Maturity Level 3. Now let’s retrieve data before we send the prompt and contextualize the input even more, decreasing the likelihood of hallucination by the LLM.

RAG it:

This approach allows you to access similar documents using semantic search. How is this done? You supply a set of documents, which are then chunked (read “split”) sentence by sentence, paragraph by paragraph, or by page. Afterward, they are converted into an embedding using a vector embedding tool like textembedding-gecko@latest and stored in a vector database such as Google’s Vertex Vector Search. The retrieval is done via an Approximate Nearest Neighbor search (ANN) – a.k.a. semantic search algorithm. This input may significantly decrease the possibility of the model’s hallucination and provide the model with enough relevant context to be more knowledgeable about the topic and return more “sensible” and relevant completions. This process is known as Retrieval Augmented Generation or RAG. So, RAG it.

RAG works by:

  1. Creating an initial prompt from the user’s query or statement.
  2. Augmenting the prompt with context retrieved from the vector store.
  3. Sending the augmented prompt to the LLM.

Ground it:

Use an expanded search capability to increase the factual grounding by allowing/requesting the model to return a reference to where it found the responses it just gave. RAG does provide grounding, prior the submission to the LLM. Grounding occurs after the model issues the output tokens; it involves finding a citation and sending it back. Many vendors such as Google Cloud AI provide multiple ways of Factual Grounding.

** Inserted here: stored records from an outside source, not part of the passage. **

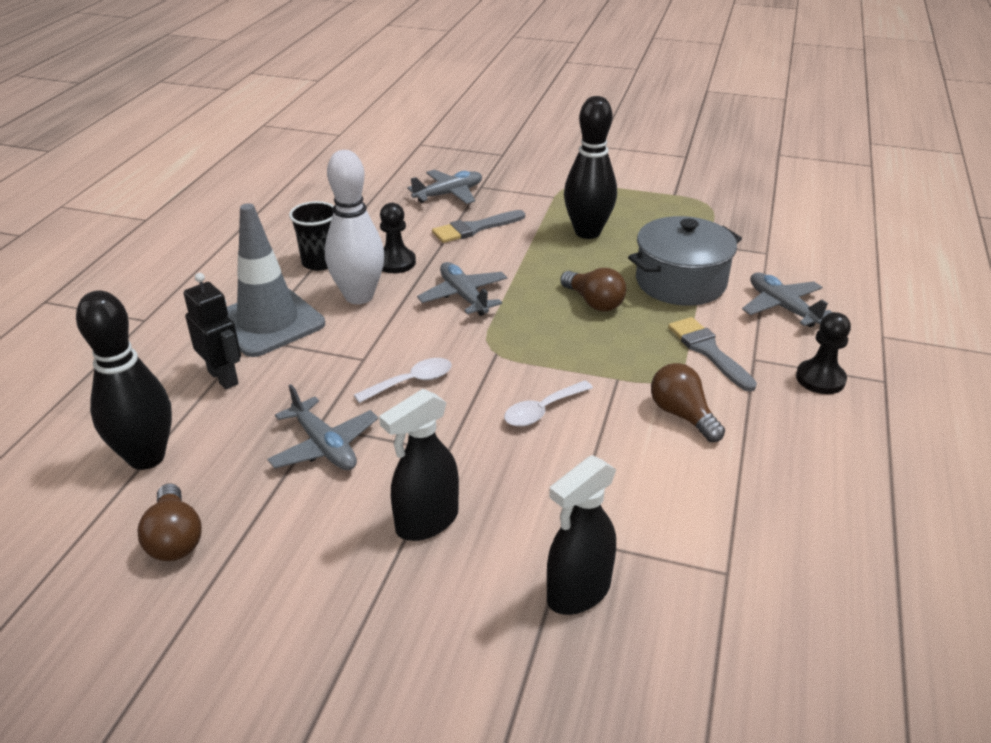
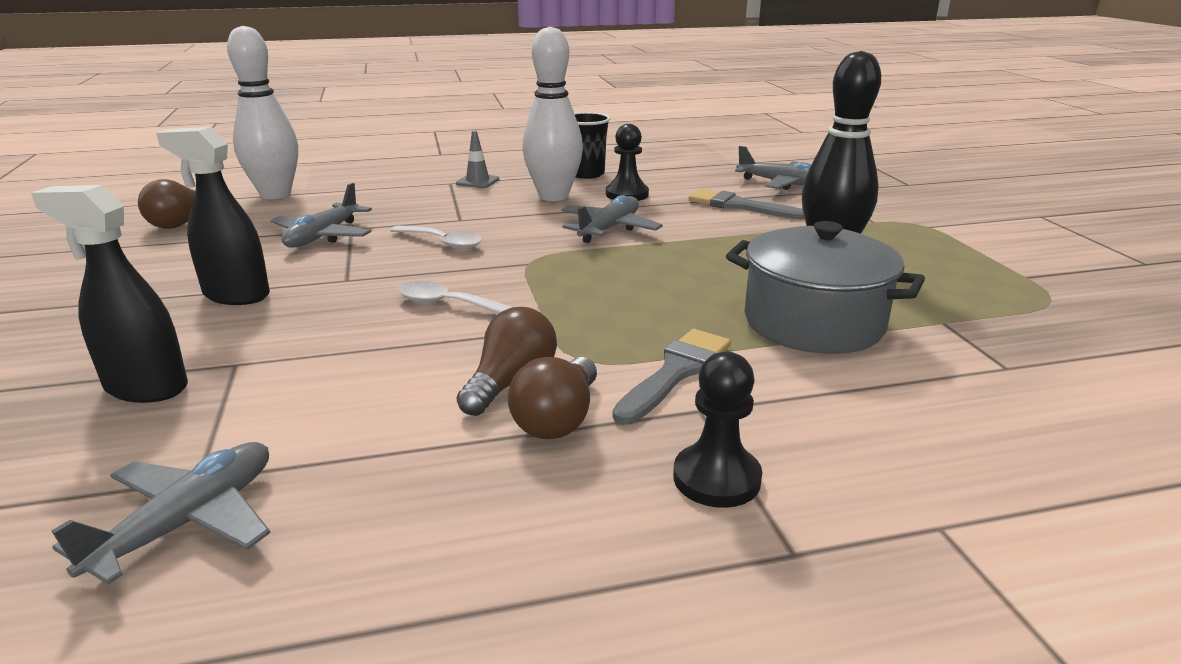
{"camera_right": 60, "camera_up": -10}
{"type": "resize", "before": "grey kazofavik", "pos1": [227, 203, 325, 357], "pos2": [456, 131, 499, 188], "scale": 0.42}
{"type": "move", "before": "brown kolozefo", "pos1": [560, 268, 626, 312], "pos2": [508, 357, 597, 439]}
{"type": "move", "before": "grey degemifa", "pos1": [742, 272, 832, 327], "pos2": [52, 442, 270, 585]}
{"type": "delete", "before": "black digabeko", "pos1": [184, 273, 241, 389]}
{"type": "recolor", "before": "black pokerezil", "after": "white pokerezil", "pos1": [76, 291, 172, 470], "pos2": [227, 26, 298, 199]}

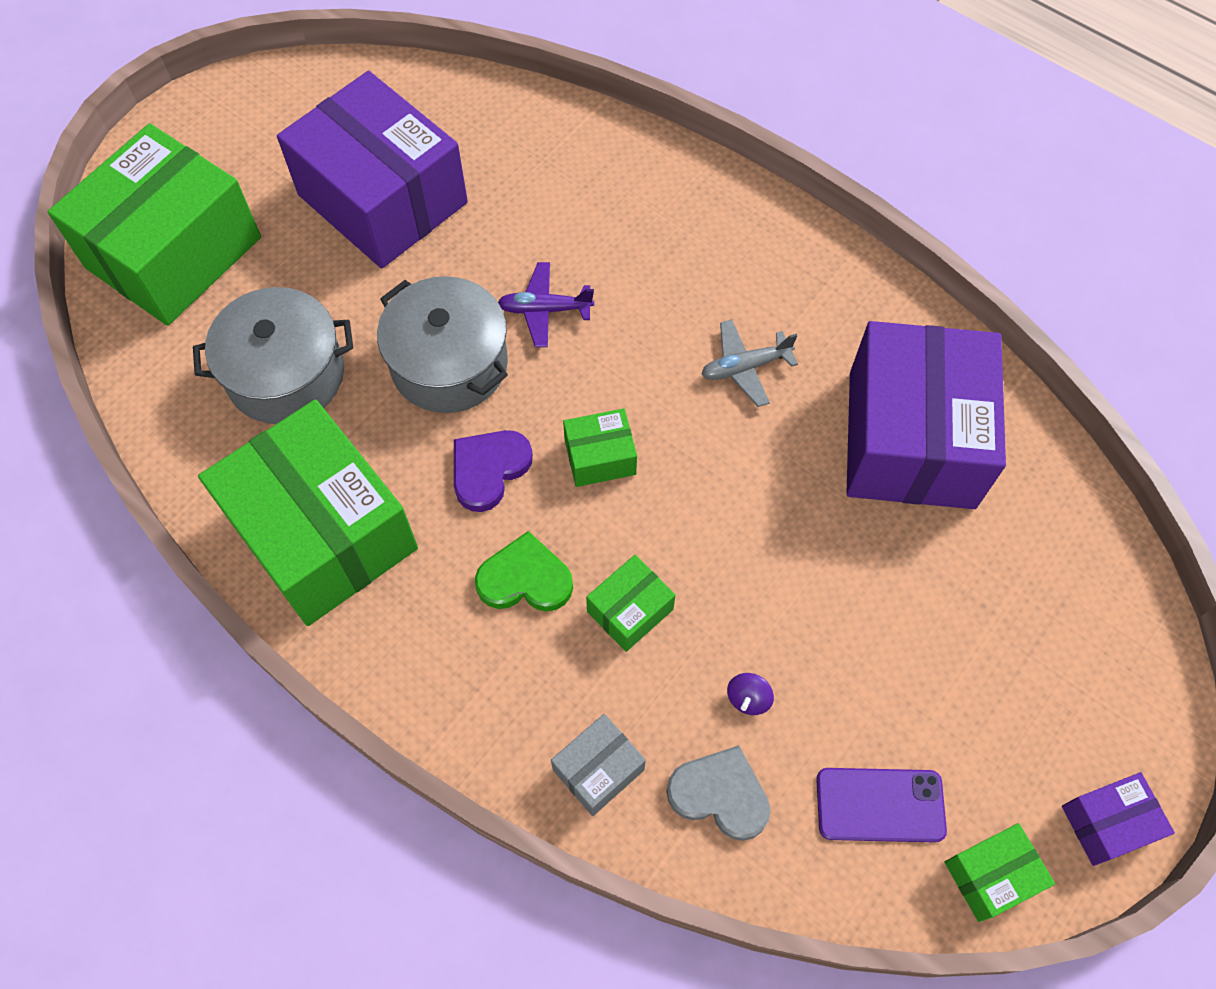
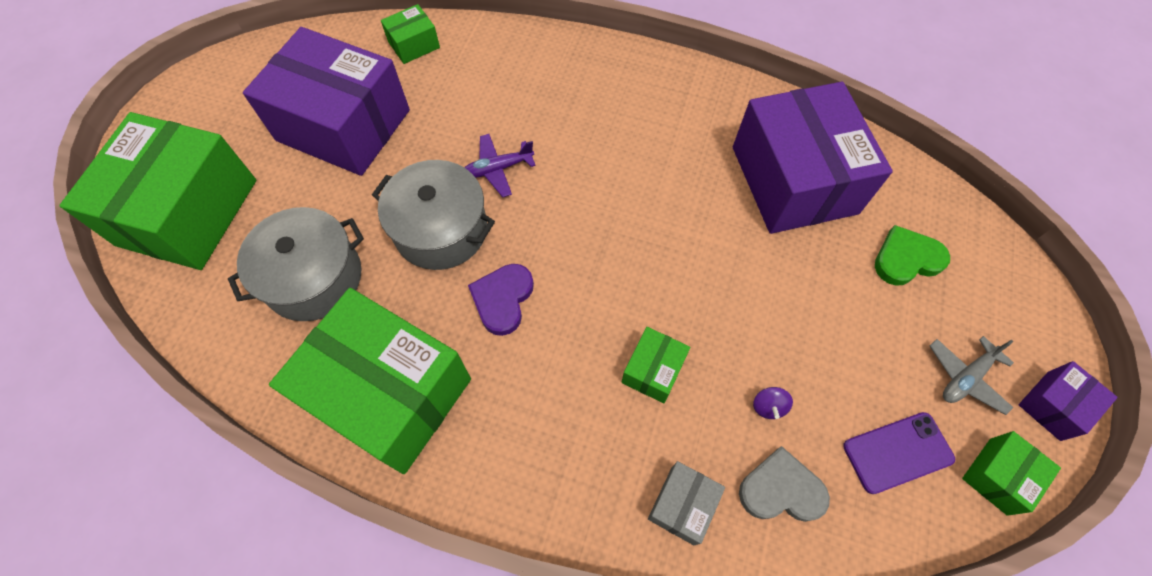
{"camera_right": -20, "camera_up": 0}
{"type": "move", "before": "grey degemifa", "pos1": [701, 319, 798, 407], "pos2": [930, 336, 1014, 415]}
{"type": "move", "before": "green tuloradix", "pos1": [563, 408, 637, 487], "pos2": [381, 4, 440, 64]}
{"type": "move", "before": "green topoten", "pos1": [475, 531, 573, 612], "pos2": [875, 225, 950, 286]}

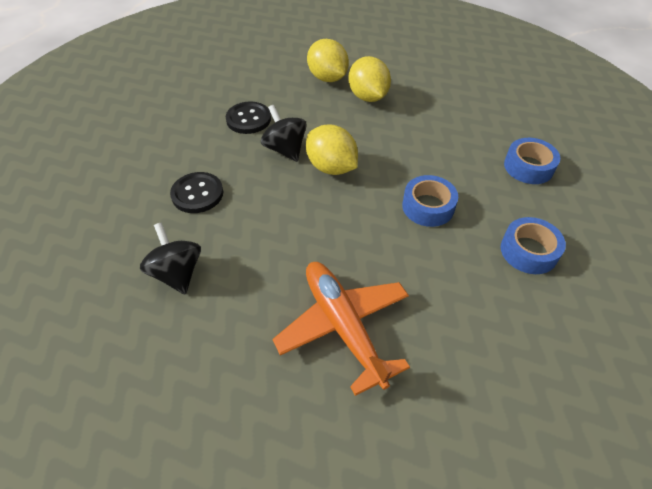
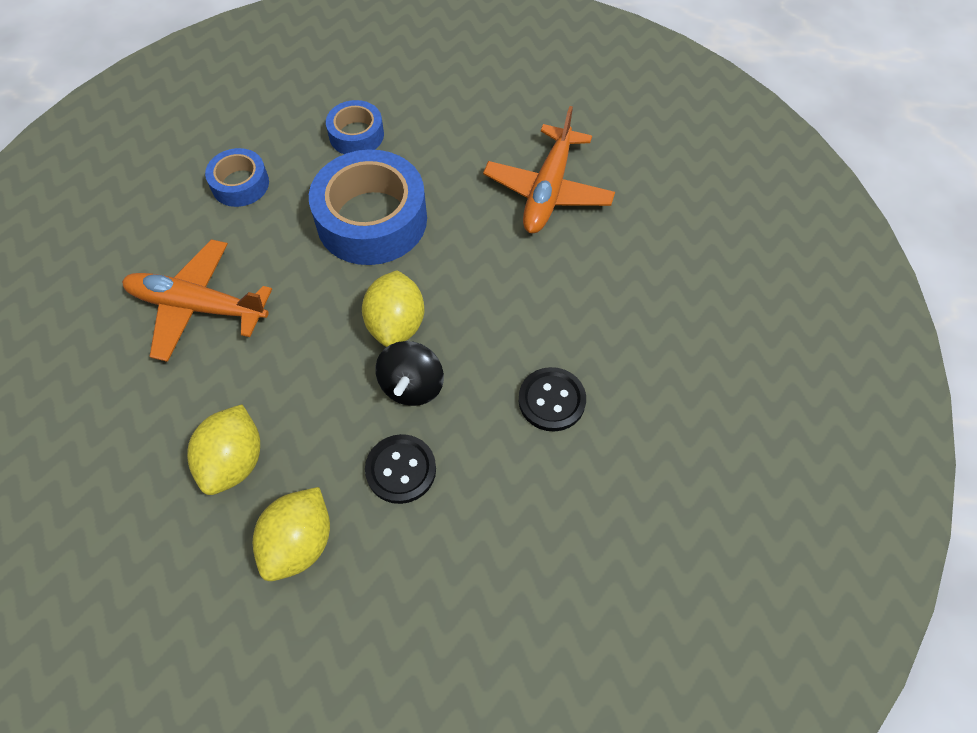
{"camera_right": -135, "camera_up": 10}
{"type": "move", "before": "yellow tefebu", "pos1": [348, 56, 391, 102], "pos2": [252, 487, 330, 581]}
{"type": "resize", "before": "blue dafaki", "pos1": [402, 175, 458, 227], "pos2": [309, 149, 427, 265], "scale": 1.89}
{"type": "delete", "before": "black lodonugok", "pos1": [140, 223, 201, 294]}
{"type": "insert", "after": "orange degemifa", "pos2": [122, 239, 272, 362]}

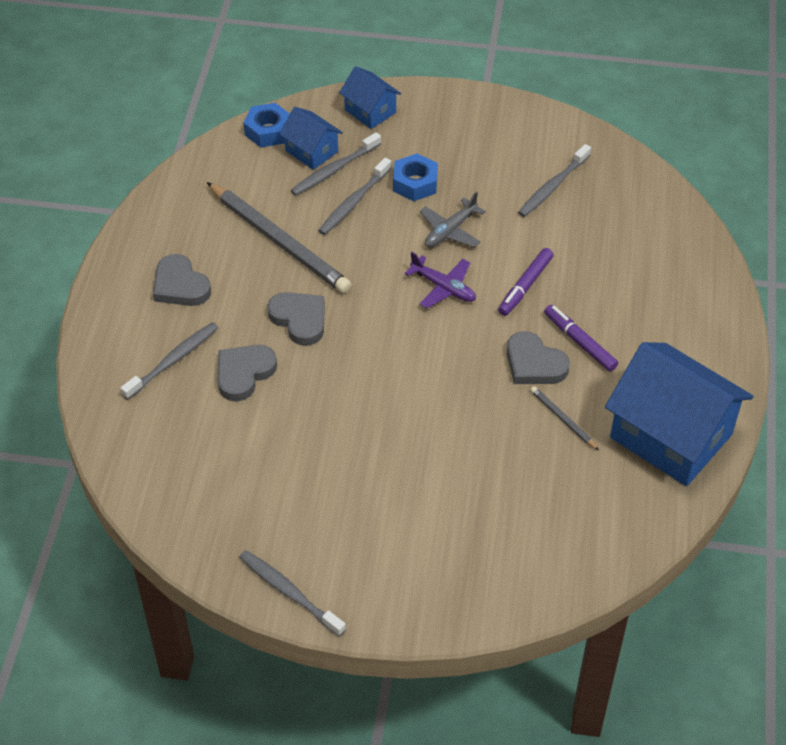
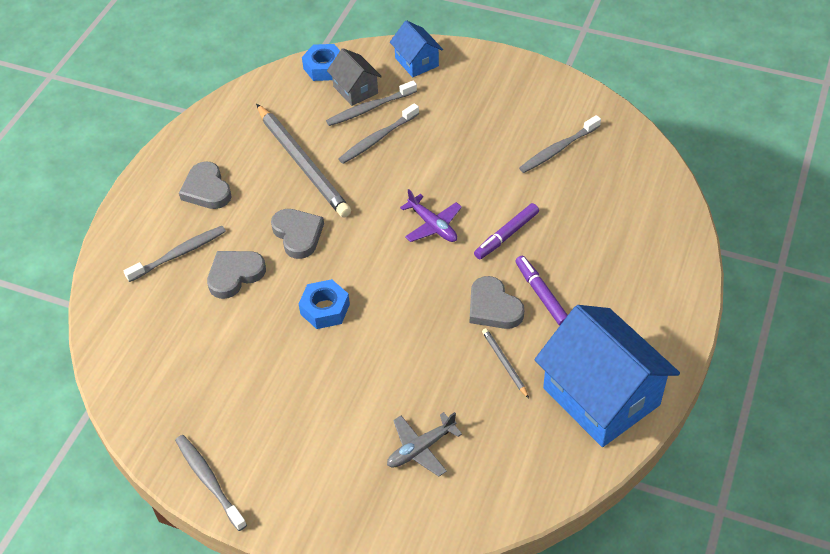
{"camera_right": 15, "camera_up": 0}
{"type": "recolor", "before": "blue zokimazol", "after": "grey zokimazol", "pos1": [279, 107, 343, 170], "pos2": [327, 48, 382, 106]}
{"type": "move", "before": "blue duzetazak", "pos1": [393, 153, 438, 201], "pos2": [299, 279, 350, 329]}
{"type": "move", "before": "grey degemifa", "pos1": [420, 192, 486, 247], "pos2": [387, 412, 462, 477]}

Note: Factual Grounding vs RAG

Factual grounding and RAG are both approaches to improving the accuracy and relevance of LLMs. However, they have different goals and use different techniques. Factual grounding is the process of ensuring that an LLM’s generated text is consistent with factual knowledge. This can be done by providing the LLM with access to a knowledge base of factual statements, and by training the LLM to generate text that is consistent with these statements.

RAG is a framework for augmenting LLMs with access to external knowledge bases. This allows LLMs to generate more accurate and informative text, even on complex and challenging tasks. RAG works by first retrieving relevant passages from the knowledge base. The LLM then uses these passages to generate its response.

The main difference between factual grounding and RAG is that factual grounding focuses on ensuring that the LLM’s generated text is consistent with factual knowledge, while RAG focuses on generating more accurate and informative text. Also, factual grounding typically uses a knowledge base of factual statements, while RAG can use any type of external knowledge base, including text documents, code repositories, and databases.

Factual grounding is typically used as a pre-training step, while RAG can be used as a post-training step. This means that factual grounding is typically used to improve the accuracy and relevance of LLMs on a variety of tasks, while RAG is typically used to improve the accuracy and relevance of LLMs on specific tasks.

FLARE it:

Forward-looking Active Retrieval Augmented Generation. FLARE is a variation of RAG in which you proactively decide when and what to retrieve. It uses a prediction of the upcoming sentence to anticipate future content and utilize it as the query to retrieve relevant documents. This is done when you determine that the retrieved documents contain low-confidence tokens.

Maturity level 4. We are getting into a very interesting domain here where you can start to as your LLM for how it is reasoning and what are the steps in accomplishing its task.

CoT it or ToT it. GoT it?

Use a prompt to derive the Chain/Tree/Graph of Thought output as a set of steps. Each step can use RAG actively to pull from documents in a vector database. ToT maintains a tree of thoughts, where thoughts represent coherent language sequences that are the reflection of how the LLM is “thinking” about the set of intermediate steps that it would use to solve your problem. This approach enables an LLM to self-evaluate the progress of intermediate steps/thoughts it makes toward solving a problem through a deliberate reasoning process.

The Tree of Thoughts (ToT) framework is a new approach to AI reasoning. It’s different from the Chain of Thought (CoT) approach, which guides language models along a single path. In a CoT diagram, each sentence is a direct continuation of the previous one. In a ToT diagram, the main idea branches off into several related ideas.

In a ToT diagram, each node is a “thought.” A thought is a coherent chunk of text that represents an intermediate reasoning step. This allows the language model to explore multiple reasoning paths and evaluate the progress of different thoughts toward solving the problem.

In a CoT diagram, each sentence is a direct continuation of the previous one. This forms a linear chain.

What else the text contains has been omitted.